Pseudo-localization simulates the translation of all resource strings, and usually includes:

  • Replacing some English characters with similar non-English characters.
  • Adding extra characters to simulate text expansion.
  • Adding prefixes and suffixes to mark the boundaries of a string.
  • Using Unicode characters for all resources.

All these changes can be automated, so all UI resources can be modified, using similar patterns that help to identify issues quickly in newly built resources.

Pseudo-translated resources can be used to rebuild an application and test it.
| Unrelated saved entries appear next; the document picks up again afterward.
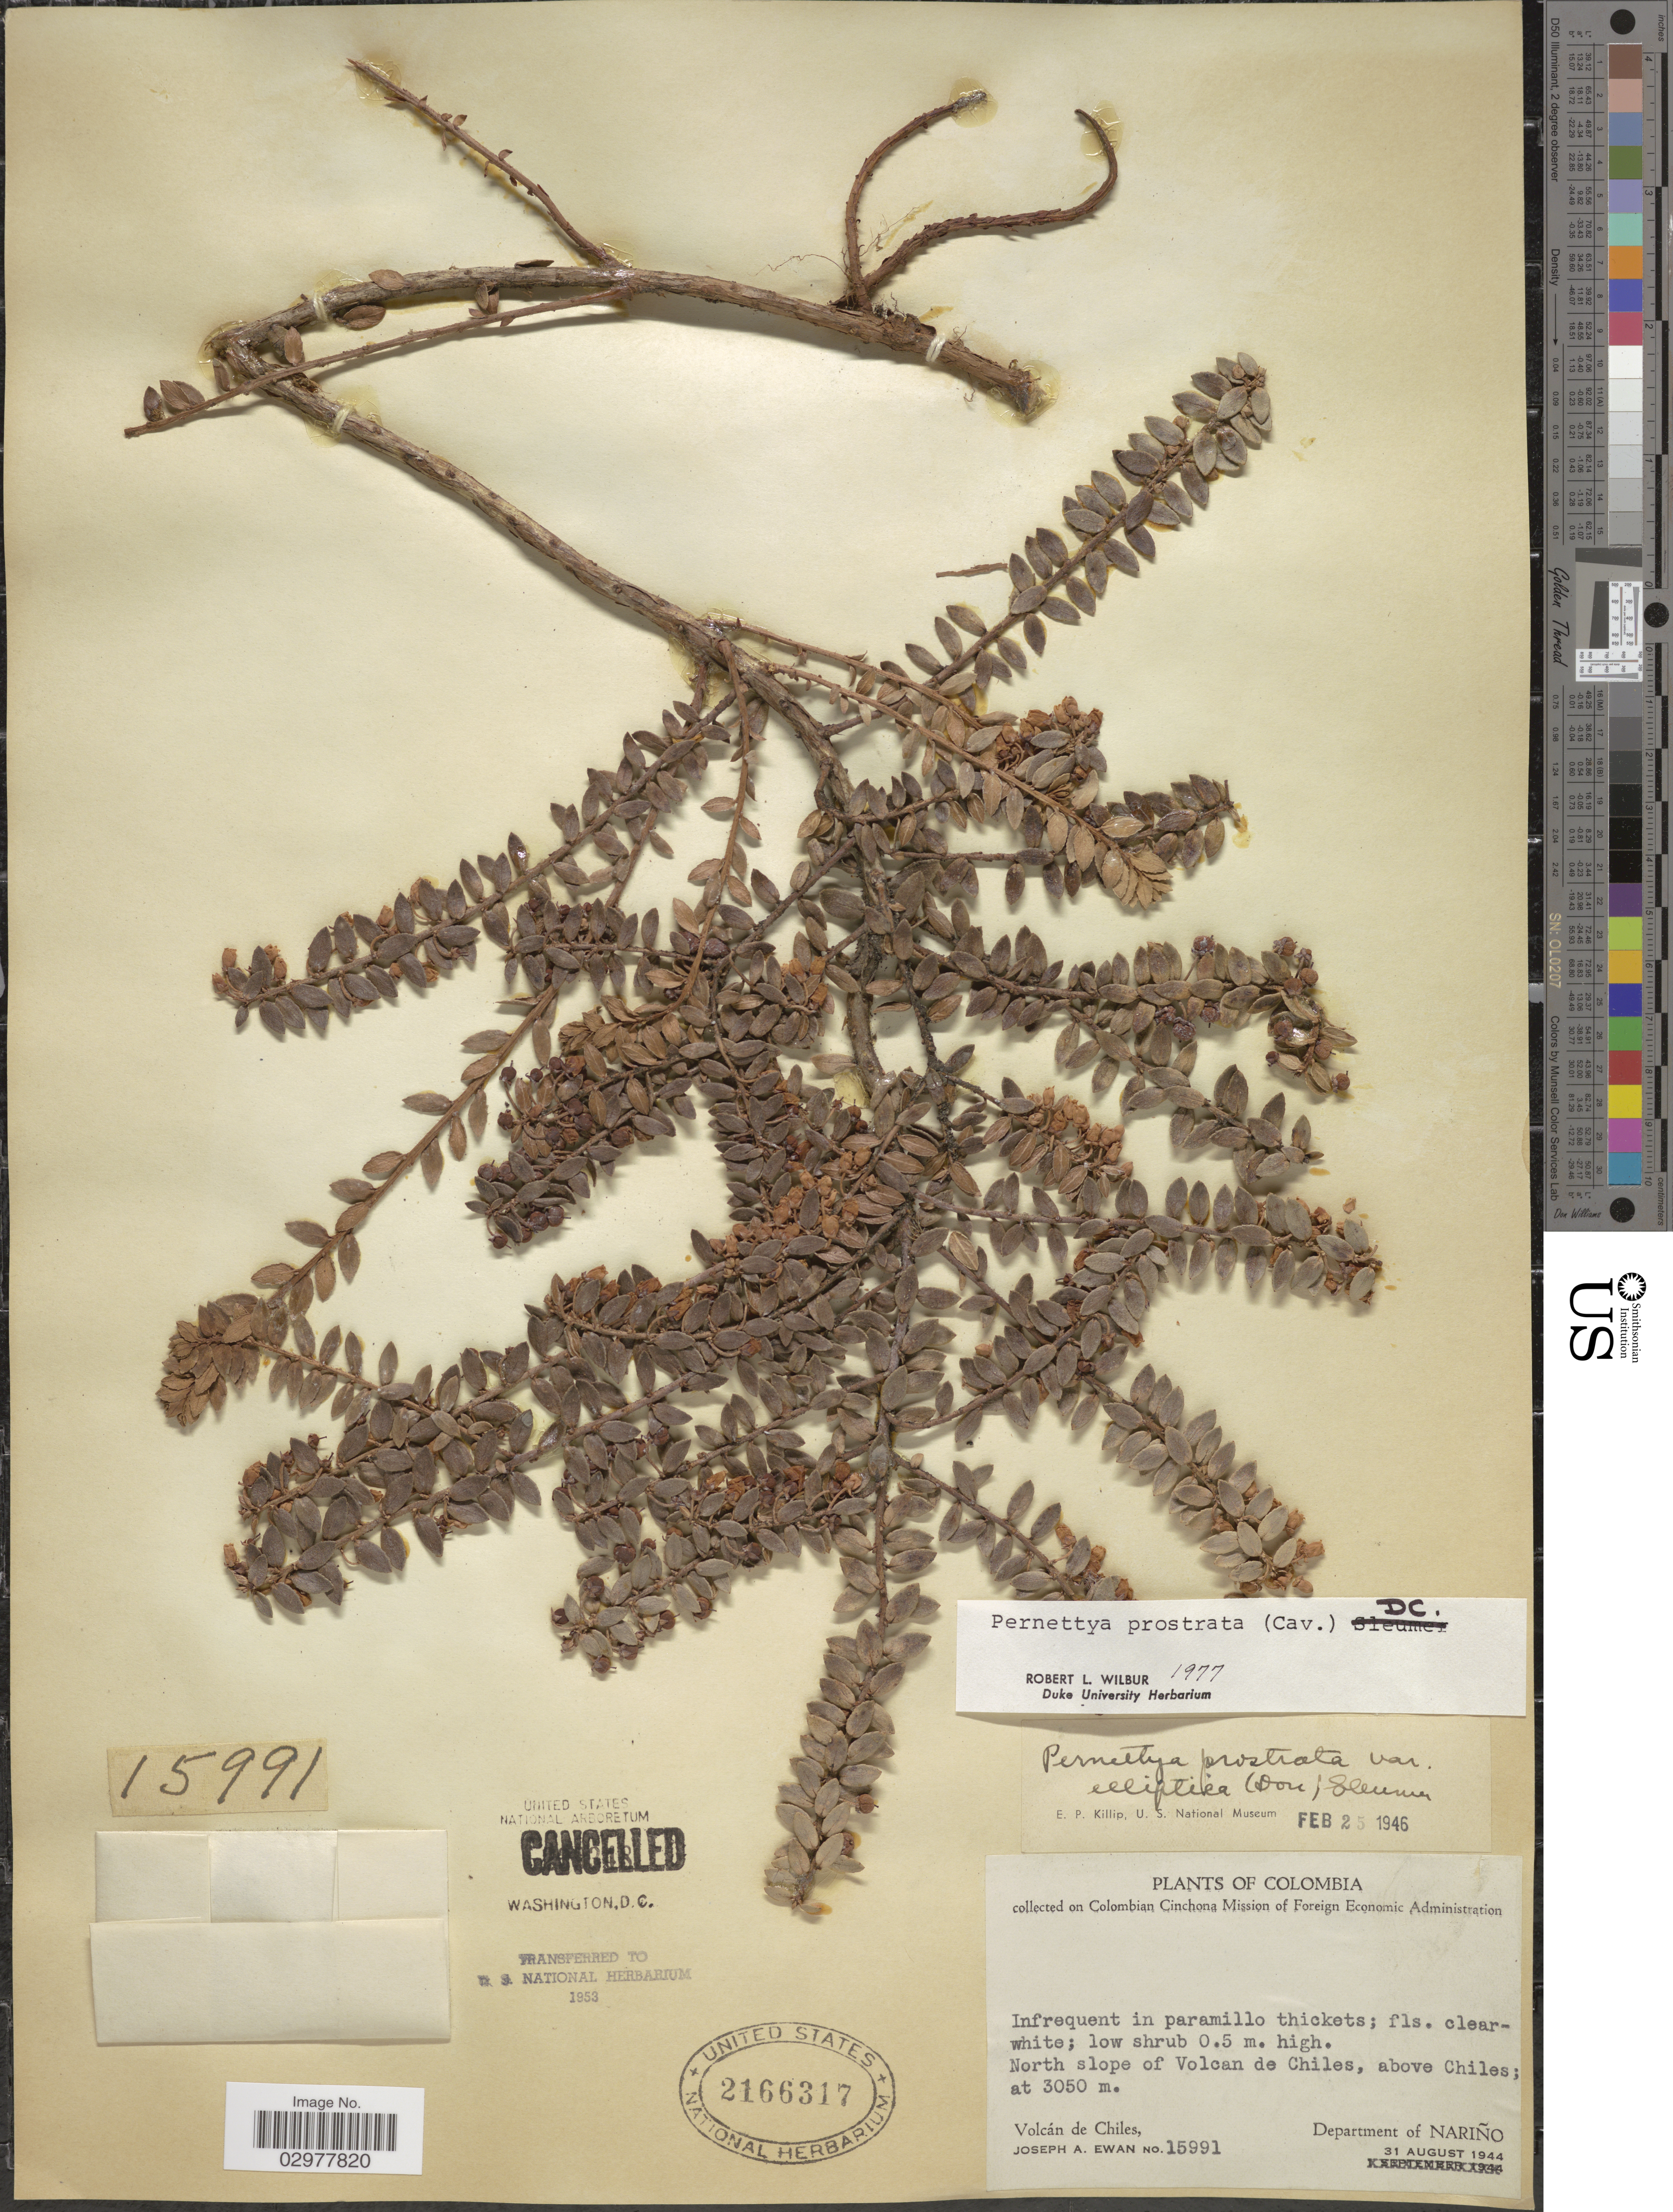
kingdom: Plantae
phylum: Tracheophyta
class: Magnoliopsida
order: Ericales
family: Ericaceae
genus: Pernettya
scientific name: Pernettya prostrata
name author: (Cav.) DC.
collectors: J. A. Ewan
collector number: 15991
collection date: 1944-08-31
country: Colombia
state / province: Nariño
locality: North slope of Volcan de Chiles, above Chiles; Volcán de Chiles, Department of Nariño.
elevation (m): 3050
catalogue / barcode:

It should function in the same way as the original version.

Thanks to the patterns used while pseudo-translating resources, it is easy to detect the following issues:

  • Strings that were hard-coded and were not moved to the localizable resources.
  • Strings that were built from other strings by concatenation or replacing some parts of the string – these strings will often fail to work in languages different from the source language.
  • Any Unicode-incompatible functions that process or display text.
  • Any other display issues like incompatible fonts, truncated strings or unexpected space limitations.

Code reviews and lessons learned

Just as complex projects should be followed by a post-project review, it is worth closing the development loop by creating and maintaining code development guidelines that include localization-related guidelines. These guidelines should reflect results of code audits and localization process issues that were fixed in the past. For projects with large volumes of code, there are third-party tools that can automate the code review process. What’s more, localization providers will normally be happy to participate in this process too, as it will help them to perform great work the first time around in future projects.

In a nutshell, world-readiness is perfectly compatible with the development process as long as you take steps to bring your localization partners on board early, perform pseudo-translations to test localizability before translations begin, and consider the best format to allow linguists to perform their job.

All this means that everyone can enjoy a peaceful night’s sleep when your product manager asks to sell in multiple locales. You will be able to answer with confidence: "Sure. No problem, let’s do it!"